EXERCISE PROMPT
Would you copy each line of the records that includes the word "Conde"?

- - -

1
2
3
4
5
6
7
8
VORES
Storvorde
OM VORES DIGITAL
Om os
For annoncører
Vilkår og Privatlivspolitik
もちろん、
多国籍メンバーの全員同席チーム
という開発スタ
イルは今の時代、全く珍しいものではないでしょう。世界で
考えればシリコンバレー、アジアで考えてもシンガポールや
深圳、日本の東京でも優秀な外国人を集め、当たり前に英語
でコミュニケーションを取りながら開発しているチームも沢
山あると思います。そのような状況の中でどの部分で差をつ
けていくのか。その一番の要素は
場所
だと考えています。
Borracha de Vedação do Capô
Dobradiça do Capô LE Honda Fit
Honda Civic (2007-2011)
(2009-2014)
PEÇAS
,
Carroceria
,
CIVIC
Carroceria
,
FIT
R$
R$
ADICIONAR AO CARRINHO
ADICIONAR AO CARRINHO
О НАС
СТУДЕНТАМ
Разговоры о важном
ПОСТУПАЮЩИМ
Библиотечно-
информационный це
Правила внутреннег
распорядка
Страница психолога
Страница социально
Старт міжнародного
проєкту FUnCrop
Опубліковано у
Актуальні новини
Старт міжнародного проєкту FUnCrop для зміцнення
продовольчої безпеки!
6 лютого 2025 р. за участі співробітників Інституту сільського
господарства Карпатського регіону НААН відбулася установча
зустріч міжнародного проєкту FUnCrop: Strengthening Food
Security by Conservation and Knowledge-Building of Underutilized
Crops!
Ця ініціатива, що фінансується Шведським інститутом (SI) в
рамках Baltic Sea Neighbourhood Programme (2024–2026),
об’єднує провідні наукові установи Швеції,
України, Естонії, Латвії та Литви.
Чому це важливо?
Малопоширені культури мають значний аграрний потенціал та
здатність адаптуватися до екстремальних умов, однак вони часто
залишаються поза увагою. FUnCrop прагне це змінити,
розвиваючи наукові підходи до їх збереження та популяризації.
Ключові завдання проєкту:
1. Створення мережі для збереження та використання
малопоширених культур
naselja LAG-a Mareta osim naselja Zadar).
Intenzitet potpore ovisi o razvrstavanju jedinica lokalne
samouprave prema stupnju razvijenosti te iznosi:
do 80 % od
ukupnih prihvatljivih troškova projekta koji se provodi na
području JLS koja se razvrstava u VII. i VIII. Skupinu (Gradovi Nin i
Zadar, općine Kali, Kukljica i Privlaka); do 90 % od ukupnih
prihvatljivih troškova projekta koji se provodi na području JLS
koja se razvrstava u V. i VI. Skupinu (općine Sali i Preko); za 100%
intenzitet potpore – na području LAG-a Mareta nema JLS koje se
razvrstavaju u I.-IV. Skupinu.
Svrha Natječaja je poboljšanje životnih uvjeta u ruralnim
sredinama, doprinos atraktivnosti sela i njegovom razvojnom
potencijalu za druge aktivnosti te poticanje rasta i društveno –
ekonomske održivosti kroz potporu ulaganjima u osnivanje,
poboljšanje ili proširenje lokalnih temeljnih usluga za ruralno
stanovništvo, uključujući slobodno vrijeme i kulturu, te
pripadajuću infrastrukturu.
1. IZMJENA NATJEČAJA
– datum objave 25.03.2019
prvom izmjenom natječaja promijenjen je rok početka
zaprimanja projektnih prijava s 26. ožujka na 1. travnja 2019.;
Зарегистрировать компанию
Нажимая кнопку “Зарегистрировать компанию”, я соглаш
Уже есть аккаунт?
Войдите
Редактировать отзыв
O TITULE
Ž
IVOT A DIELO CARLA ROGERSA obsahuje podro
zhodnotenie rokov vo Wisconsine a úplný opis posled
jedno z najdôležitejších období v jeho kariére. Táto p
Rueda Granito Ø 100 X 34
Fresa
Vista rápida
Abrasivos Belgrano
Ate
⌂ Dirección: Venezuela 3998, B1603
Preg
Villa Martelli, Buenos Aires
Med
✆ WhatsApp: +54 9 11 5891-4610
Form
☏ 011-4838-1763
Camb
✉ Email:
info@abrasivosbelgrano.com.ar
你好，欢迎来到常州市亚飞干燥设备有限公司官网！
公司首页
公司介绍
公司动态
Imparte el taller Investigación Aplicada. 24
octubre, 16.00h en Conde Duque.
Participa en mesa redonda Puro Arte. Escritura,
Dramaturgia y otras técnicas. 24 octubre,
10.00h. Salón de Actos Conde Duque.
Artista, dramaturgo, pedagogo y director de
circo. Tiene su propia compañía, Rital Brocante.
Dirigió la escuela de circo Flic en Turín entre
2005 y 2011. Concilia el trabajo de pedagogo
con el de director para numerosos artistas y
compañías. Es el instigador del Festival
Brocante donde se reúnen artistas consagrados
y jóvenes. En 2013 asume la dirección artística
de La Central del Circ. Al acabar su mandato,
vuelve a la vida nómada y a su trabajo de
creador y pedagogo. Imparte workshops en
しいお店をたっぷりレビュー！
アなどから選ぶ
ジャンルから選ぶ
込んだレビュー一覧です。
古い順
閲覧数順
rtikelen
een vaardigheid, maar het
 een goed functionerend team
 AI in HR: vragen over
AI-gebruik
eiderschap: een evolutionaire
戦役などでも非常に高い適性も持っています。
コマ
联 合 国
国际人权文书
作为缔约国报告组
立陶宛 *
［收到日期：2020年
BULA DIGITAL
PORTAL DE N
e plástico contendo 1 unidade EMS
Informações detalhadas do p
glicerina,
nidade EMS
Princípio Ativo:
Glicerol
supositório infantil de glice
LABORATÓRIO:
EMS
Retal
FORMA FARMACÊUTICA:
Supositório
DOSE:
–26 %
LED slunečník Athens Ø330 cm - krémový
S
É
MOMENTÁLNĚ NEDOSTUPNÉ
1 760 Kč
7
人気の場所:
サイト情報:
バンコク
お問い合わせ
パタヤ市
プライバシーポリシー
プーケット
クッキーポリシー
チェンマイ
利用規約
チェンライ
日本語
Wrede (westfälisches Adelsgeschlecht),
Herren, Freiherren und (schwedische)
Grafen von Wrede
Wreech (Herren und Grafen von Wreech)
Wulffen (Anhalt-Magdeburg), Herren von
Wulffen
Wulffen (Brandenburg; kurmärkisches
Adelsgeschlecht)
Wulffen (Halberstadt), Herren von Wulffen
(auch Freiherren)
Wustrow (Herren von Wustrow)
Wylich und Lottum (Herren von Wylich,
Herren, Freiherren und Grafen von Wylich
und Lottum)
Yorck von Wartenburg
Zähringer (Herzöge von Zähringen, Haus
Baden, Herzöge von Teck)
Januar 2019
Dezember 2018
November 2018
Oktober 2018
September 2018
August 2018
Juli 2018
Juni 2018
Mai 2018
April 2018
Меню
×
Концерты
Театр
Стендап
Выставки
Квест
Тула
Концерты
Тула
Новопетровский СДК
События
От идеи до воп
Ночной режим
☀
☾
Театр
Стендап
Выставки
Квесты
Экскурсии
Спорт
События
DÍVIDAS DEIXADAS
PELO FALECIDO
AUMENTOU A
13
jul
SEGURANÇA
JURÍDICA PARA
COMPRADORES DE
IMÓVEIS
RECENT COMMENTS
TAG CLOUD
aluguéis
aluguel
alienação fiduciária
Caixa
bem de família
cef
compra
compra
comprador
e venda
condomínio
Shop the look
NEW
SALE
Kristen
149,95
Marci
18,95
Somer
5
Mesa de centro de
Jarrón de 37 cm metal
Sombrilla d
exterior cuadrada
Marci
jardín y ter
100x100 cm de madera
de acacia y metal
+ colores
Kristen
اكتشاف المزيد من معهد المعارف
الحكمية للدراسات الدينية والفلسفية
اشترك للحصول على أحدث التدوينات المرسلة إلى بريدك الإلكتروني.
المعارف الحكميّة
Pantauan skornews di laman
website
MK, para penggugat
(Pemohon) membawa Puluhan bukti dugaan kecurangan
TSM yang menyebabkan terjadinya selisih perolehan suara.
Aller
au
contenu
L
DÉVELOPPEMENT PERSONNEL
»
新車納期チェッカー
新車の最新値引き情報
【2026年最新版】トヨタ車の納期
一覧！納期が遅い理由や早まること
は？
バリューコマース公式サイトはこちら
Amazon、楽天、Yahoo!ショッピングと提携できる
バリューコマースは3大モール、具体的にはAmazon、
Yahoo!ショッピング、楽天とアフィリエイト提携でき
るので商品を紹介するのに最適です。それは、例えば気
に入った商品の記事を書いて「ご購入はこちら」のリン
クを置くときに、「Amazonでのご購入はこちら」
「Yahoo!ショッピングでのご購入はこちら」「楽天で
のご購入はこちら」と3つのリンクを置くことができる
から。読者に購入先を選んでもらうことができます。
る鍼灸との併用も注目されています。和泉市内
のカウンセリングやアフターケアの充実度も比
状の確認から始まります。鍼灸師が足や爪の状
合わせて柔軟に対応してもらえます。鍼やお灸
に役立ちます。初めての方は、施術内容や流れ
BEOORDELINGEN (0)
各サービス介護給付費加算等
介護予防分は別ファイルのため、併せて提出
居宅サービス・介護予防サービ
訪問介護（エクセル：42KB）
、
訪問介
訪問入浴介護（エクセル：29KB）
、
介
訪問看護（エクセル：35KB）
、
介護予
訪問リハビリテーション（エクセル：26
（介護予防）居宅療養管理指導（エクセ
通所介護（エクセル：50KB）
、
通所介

- - -

TASK SOLUTION
octubre, 16.00h en Conde Duque.
10.00h. Salón de Actos Conde Duque.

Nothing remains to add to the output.